▸ **Extract**:
Cal – 2010: 48 individual swims, 35 swims dropped time (72.92% drop rare)
Cal – 2011: 46 individual swims, 38 swims dropped time (82.61% drop rare)
Cal – 2012: 44 individual swims, 36 swims dropped time (81.81% drop rare)

Yes, last season was better for U of M, but unless Dave Durden suddenly forgets how to taper his swimmers, Michigan needs to have at least a 60% drop rate to hold the 100+ point gap and win the meet.  I’m not saying it can’t happen, but given how fast they swam at Big Ten’s, I just don’t see it.
22. Brad Deborde – Florida
1 A-Final, 1 B-Final,  4 relay swims

I have no idea how the Gators break into groups in practice, but in the high-mileage distance-focused world of coach Greg Troy, Deborde is kind of lone wolf.  He’s lightyears ahead of Florida’s next best 50 guy (nobody else has broken 19.9 for the Gators this year), and he’s the only true sprint freestyler Florida is bringing to NCAA’s.  Last year, he single-handedly save some relays from falling out of the top 16 completely.  Luckily, he will have more help this year than last; Matt Curby and Corey Main do a pretty good sprint freestyler imitation.

Top-to-bottom, Deborde is a consistent, reliable relay swimmers that has steadily improved over the past three years.  If he can match or drop from his lifetime bests (19.12, 42.9 at SEC’s this year), Florida will contend for a top five team finish.

Pavel Sankovich – Florida State
3 B-Finals, 3 relay swims

If you hadn’t seen results from any of the conference meets around the country, and someone told you there was just one person who broke 21 leading off the 200 medley relay, you would probably think it was Kyle Owens, or Friedemann, or Dave Nolan, or one the Indiana guys, or maybe even Shields/Vlad jumping to the leadoff leg.  Obviously, that statement wouldn’t have any context right now if the answer to that question weren’t “Pavel Sankovich” (he was 20.99 at ACC’s).

If your response to that was “wait, who?!?!”, you’re probably not alone.  Sankovich just arrived in Tallahassee this Winter, and he’s been quick to make sure we noticed.  He won four events at ACC’s (three individual,one relay), shattering team records and setting a pair of ACC records in the process.  It’s up for debate just how well he’ll hold up at NCAA’s, but there’s no question as the who has been the conference’s most impressive swimmer this season.

Apart from being seeded to score well in three events (7th in the 200 IM, 4th in the 100 back, 11th in the 200 back), Sankovich anchored the 400 free relay at ACC’s, and is the difference-maker for the Seminole medley relay.  If he leads off again in around 21.0 and 46.0, that can be the early boost they need to stay with the field for back-end swimmers Mark Weber and Paul Murray.

(Side note, I wanted to include Mark Weber and/or Paul Murray on this list, but I thought you couldn’t include one without the other, and I wasn’t comfortable knocking a pair of these guys off.  Really pulling for these guys to do well.  FSU is seeded really well in a couple relays, and it would be nice to see someone different near the top of the podium in the sprint relays.  Just don’t beat Stanford.)

▸ **To-do item A**:
In the swimming preview, in which three events is Pavel Sankovich seeded to score well, and what is his seed in each?
▸ **To-do item B**:
Pick up the swimming preview after its last sentence and continue it.

▸ **Data excerpt**:
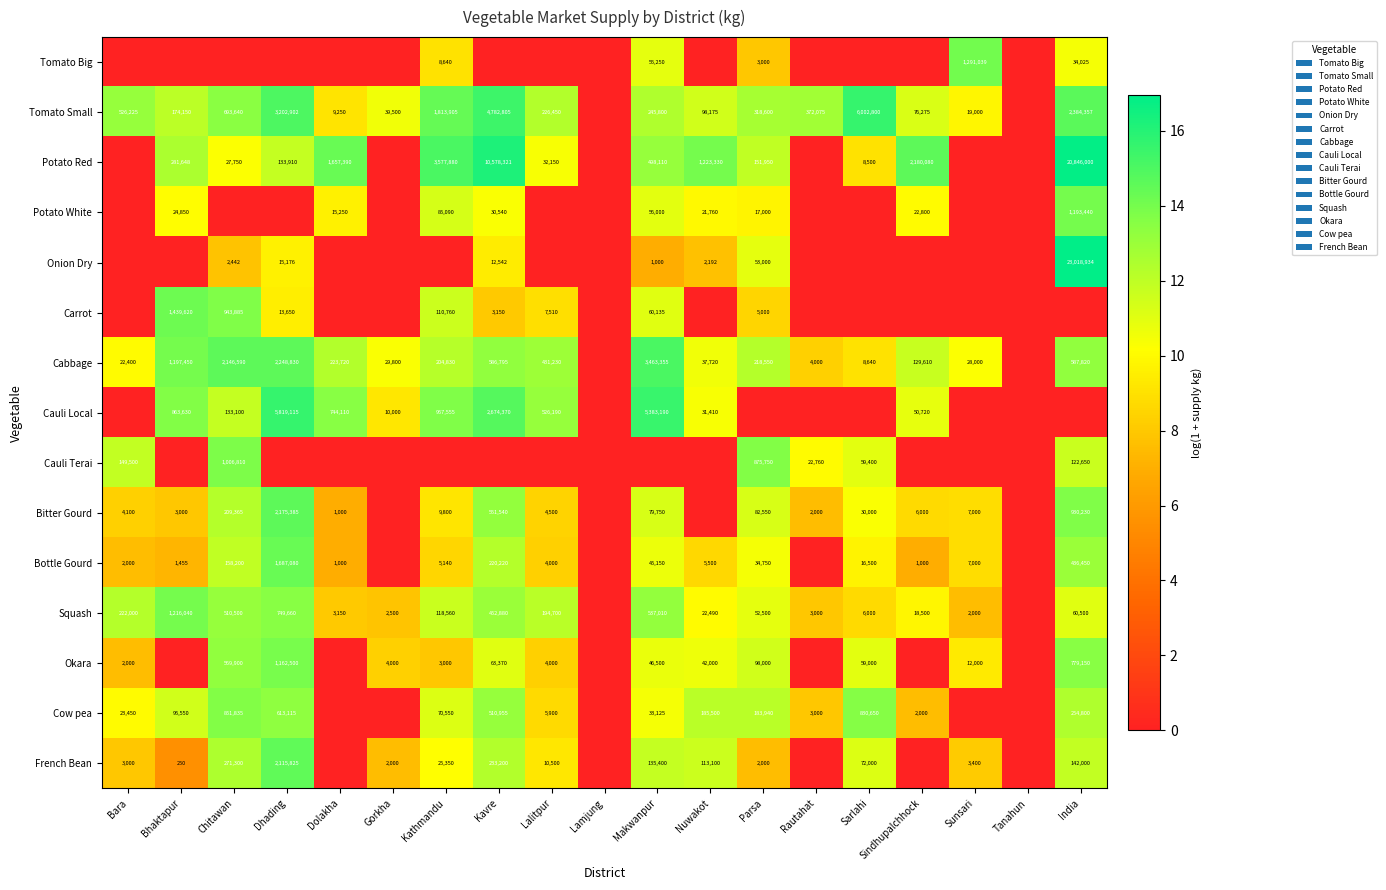

The value of Bitter Gourd at Kavre is 551540. True or false?

True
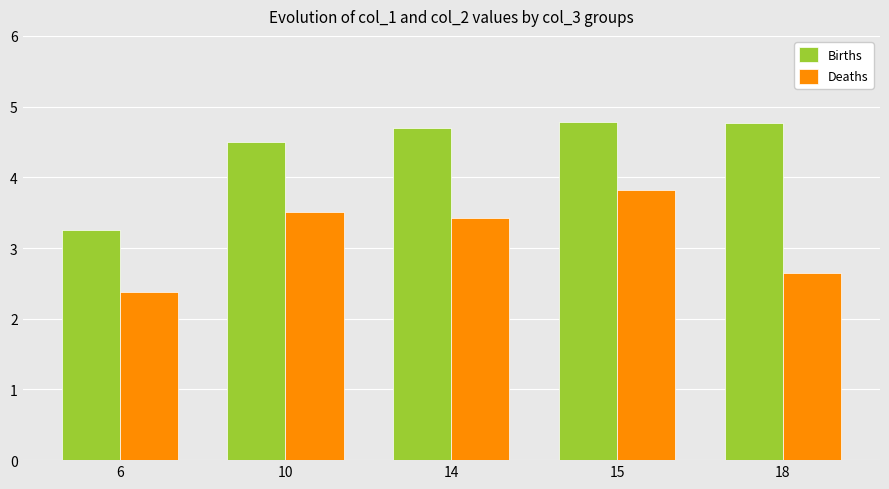

What is the difference between the maximum and minimum values in the Deaths series?

1.4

▸ **Exercise result A**:
200 IM: 7th
100 back: 4th
200 back: 11th

▸ **Exercise result B**:
20. Marcin Tarczynski – Cal
2 A-Finals, 1 B-Final

^^That should say “3 A-Finals” but in a truly boneheaded move by yours truly, I left Tarczynski out of the 200 back A-Final in my backstroke previews last week.  Oops.  I honestly think he’ll probably move into the top 8 there, but I feel like I have to stick to my picks.

Anyway, Tarczynski is the highest-rated guy on this list who might not swim on a single relay (Cal is just that deep), and deservedly so.  His comeback win over David Nolan in the 200 IM was one of the most [infamously, in my book] memorable moments of the meet, and might have been the earliest dagger-in-the-heart/”this meet is over” swim in NCAA history.  Cal was already rolling—they had just won the 200 freestyle relay out of lane 8 without Tom Shields, and Will Hamilton ran over the consol heat in the 500—but Tarczynski pushed the Bears over the edge.  We know how the rest of that meet went from there.

Tarczynski will be swimming the 200 IM and 200 back for the third year in a row, but he has jumped back to the 100 fly after placing 5th in the 100 back a year ago.  Expect him to score high in all three; he looked to be off the top of his game at PAC-12’s, and still broke 46 in the 100 fly.  I think the worst-case scenario is a top 3 finish in the IM, top 6 in the 100 fly, top 8 in the 200 back.  That being said (Cardinal-colored glasses alert!), I’m still not picking against Nolan in the 200 IM; he looks to be in a better place physically and mentally than a year ago.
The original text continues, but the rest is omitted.